_Required work_
Repeat the records below line by line, exactly, finishing on the line that contains "3) green notebook stack (493,272,560,353)".

_Data provided_
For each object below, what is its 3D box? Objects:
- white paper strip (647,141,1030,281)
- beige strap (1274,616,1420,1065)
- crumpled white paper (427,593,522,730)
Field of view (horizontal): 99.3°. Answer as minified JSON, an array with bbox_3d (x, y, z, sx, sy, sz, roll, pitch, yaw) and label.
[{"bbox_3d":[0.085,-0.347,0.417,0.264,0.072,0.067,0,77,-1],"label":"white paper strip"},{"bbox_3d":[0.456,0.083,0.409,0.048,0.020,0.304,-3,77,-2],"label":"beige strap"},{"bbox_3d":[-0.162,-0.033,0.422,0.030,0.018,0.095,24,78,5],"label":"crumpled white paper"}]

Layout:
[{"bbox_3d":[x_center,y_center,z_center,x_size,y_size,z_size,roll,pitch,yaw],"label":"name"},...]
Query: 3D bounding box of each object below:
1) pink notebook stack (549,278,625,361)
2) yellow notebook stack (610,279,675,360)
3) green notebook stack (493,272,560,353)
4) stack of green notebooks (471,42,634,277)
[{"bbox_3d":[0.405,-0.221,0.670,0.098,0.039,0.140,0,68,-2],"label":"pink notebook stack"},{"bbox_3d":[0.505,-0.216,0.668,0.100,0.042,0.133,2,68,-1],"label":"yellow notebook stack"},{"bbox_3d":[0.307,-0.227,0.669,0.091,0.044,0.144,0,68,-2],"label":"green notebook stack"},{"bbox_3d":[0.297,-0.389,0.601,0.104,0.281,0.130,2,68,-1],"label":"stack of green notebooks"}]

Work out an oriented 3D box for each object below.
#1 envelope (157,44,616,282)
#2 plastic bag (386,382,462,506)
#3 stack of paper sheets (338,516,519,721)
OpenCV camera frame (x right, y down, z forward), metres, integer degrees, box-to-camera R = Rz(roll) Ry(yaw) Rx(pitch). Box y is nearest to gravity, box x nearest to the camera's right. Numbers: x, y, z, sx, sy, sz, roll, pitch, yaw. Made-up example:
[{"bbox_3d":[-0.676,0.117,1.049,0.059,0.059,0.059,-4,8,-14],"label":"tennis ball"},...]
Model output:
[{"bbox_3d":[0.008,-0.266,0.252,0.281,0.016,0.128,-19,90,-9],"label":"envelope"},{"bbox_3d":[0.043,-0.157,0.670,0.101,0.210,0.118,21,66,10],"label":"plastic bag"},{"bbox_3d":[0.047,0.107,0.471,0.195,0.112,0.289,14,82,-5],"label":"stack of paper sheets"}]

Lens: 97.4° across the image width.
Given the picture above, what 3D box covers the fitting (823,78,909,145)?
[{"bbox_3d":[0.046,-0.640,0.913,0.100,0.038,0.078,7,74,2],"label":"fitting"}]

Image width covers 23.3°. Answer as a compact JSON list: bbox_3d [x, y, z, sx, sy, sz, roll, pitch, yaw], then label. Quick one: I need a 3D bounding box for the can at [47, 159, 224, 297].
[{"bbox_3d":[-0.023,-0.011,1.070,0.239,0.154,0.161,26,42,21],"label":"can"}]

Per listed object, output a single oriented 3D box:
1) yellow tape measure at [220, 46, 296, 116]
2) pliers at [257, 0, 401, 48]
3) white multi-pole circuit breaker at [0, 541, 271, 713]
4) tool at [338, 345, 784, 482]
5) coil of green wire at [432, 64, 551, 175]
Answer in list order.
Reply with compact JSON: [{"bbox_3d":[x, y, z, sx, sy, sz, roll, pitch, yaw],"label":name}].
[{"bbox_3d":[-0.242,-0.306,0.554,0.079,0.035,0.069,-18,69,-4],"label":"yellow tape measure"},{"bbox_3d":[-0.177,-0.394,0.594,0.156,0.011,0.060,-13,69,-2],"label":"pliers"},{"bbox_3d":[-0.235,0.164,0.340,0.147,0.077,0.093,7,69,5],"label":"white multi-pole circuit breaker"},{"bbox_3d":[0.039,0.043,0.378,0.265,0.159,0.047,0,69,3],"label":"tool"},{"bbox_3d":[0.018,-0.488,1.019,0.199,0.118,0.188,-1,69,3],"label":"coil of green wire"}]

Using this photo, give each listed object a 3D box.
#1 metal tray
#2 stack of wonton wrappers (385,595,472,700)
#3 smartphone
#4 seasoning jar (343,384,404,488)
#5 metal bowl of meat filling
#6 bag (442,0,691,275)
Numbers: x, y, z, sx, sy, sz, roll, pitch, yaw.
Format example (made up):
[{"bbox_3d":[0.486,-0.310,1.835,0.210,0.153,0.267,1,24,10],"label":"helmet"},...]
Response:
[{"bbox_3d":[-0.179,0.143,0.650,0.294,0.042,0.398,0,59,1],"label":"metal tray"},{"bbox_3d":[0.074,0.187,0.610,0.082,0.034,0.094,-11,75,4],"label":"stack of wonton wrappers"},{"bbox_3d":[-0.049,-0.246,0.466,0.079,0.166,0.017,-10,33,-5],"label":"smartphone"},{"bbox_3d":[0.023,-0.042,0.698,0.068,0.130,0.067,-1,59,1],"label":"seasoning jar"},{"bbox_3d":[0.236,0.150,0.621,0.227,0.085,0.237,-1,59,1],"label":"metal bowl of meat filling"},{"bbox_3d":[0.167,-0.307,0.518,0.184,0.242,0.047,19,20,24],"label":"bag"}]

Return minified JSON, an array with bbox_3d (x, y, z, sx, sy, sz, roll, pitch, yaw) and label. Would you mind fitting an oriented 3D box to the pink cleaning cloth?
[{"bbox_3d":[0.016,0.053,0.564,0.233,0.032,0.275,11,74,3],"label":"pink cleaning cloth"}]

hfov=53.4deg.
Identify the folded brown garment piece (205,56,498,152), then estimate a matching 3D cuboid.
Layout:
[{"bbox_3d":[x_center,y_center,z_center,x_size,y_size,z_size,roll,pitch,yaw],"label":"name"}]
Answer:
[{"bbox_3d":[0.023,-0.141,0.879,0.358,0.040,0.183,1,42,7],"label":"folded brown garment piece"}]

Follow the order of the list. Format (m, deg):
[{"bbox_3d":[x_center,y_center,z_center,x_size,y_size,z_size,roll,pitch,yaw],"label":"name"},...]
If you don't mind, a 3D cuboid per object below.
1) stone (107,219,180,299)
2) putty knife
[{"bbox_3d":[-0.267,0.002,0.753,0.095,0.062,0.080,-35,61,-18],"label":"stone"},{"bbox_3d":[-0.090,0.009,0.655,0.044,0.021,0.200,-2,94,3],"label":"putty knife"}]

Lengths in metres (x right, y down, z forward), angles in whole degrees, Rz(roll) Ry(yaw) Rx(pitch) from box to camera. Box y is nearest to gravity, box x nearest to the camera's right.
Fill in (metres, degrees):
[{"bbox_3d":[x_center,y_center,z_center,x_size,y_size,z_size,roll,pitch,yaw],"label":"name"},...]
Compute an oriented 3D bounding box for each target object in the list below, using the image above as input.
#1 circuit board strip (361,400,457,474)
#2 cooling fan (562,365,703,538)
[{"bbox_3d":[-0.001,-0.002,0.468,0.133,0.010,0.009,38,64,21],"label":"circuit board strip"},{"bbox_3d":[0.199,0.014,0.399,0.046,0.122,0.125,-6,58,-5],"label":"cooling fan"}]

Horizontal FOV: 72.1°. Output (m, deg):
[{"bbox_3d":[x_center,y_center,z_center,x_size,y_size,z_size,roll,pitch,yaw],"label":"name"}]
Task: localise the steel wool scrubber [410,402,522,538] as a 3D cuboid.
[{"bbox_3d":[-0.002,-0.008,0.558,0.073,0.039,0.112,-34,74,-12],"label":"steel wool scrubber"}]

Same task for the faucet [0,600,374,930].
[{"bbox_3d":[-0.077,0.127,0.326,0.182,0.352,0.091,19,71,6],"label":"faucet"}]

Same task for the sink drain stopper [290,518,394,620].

_Exercise result_
For each object below, what is its 3D box? Objects:
- white paper strip (647,141,1030,281)
- beige strap (1274,616,1420,1065)
- crumpled white paper (427,593,522,730)
Field of view (horizontal): 99.3°. Answer as minified JSON, an array with bbox_3d (x, y, z, sx, sy, sz, roll, pitch, yaw) and label.
[{"bbox_3d":[0.085,-0.347,0.417,0.264,0.072,0.067,0,77,-1],"label":"white paper strip"},{"bbox_3d":[0.456,0.083,0.409,0.048,0.020,0.304,-3,77,-2],"label":"beige strap"},{"bbox_3d":[-0.162,-0.033,0.422,0.030,0.018,0.095,24,78,5],"label":"crumpled white paper"}]

Layout:
[{"bbox_3d":[x_center,y_center,z_center,x_size,y_size,z_size,roll,pitch,yaw],"label":"name"},...]
Query: 3D bounding box of each object below:
1) pink notebook stack (549,278,625,361)
2) yellow notebook stack (610,279,675,360)
3) green notebook stack (493,272,560,353)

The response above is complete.